Но вот в летний воскресный день 1941 года скрылась из глаз, как за крутым поворотом, прежняя жизнь, и вдруг стало ясно, что я жила за лабораторным стеклом. Как красная ракета – сигнал «к наступлению», вылетела я из привычной обстановки, и одна, без сотрудников, без лаборатории, принялась за дело, о котором до войны не имела никакого понятия. Из Москвы в Термез, из Термеза в Ташкент, потом Красноводск, Астрахань, Саратов.
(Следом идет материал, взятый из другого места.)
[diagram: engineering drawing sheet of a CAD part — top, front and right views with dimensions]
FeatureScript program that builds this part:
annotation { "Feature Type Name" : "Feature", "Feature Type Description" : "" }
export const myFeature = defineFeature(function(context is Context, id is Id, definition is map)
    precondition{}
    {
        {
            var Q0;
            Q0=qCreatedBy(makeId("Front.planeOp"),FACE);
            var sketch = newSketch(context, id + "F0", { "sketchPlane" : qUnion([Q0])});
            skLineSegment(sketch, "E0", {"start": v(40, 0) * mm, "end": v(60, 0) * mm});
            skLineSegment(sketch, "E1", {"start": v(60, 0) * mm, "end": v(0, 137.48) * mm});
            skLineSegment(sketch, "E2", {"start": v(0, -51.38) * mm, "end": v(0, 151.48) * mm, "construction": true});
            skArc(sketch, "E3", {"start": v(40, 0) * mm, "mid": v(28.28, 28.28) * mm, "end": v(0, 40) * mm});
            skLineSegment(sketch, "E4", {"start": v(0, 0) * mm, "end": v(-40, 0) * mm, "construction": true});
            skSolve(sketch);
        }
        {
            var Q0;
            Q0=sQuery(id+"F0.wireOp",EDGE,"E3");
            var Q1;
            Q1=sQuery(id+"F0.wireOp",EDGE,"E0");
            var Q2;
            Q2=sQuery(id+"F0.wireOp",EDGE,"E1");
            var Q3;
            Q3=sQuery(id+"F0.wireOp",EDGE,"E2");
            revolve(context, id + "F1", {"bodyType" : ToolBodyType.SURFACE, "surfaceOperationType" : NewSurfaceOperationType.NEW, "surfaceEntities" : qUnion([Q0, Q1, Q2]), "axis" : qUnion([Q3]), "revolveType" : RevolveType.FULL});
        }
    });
Лабораторный работник, занимавшийся изучением лекарств, я стала эпидемиологом, санитарным врачом. Как тысячи моих товарищей, я читала лекции по гигиене, добывала дрова для бань, инвентарь для больниц. Я воевала с местными администраторами, не желавшими тратить свое драгоценное время на такую малость, как противоэпидемическая защита. Я преследовала, разумеется с помощью милиции, спекулянтов, торговавших сансправками, без которых нельзя было купить железнодорожный билет.
Главная трудность заключалась в том, что необходимо было предупредить возникновение болезней не только в городах и селах, среди оседлого, живущего в привычных условиях населения, а среди сотен тысяч людей, медленно двигавшихся на восток по железным и шоссейным дорогам. Случалось, что на иных этапах этого громадного переселения возникала необходимость остановки, ожидания транспорта, происходили скопления, заторы. Вот сюда-то и посылали меня, как посылали других солдат и офицеров противоэпидемической службы.
Я сказала: солдат и офицеров – и не оговорилась. Мы действительно составляли армию – огромную армию, действовавшую незаметно, непрерывно, днем и ночью, на дорогах и вокзалах, в колхозах и на заводах. У этой армии был свой штаб, своя разведка, свои тактика и стратегия – и, разумеется, свой фронт, о котором в сводках Главного командования не упоминалось ни словом. Боевые действия на этом фронте то охватывали обширные пространства, то происходили в тесноте походных лабораторий. Фронт был незримый, без свиста бомб и грохота снарядов.
Часть моих сотрудников осталась в Москве, а другая, значительно меньшая, состоявшая из Виктора и Кати Димант, оказалась в Ташкенте. Разумеется, нечего было и думать о научной работе, тем более что сама-то я в Ташкенте почти не жила, а только прилетала и улетала. Но все-таки мы затеяли кое-что, хотя у нас не было даже крыши над головой, не говоря уже о животных и аппаратуре.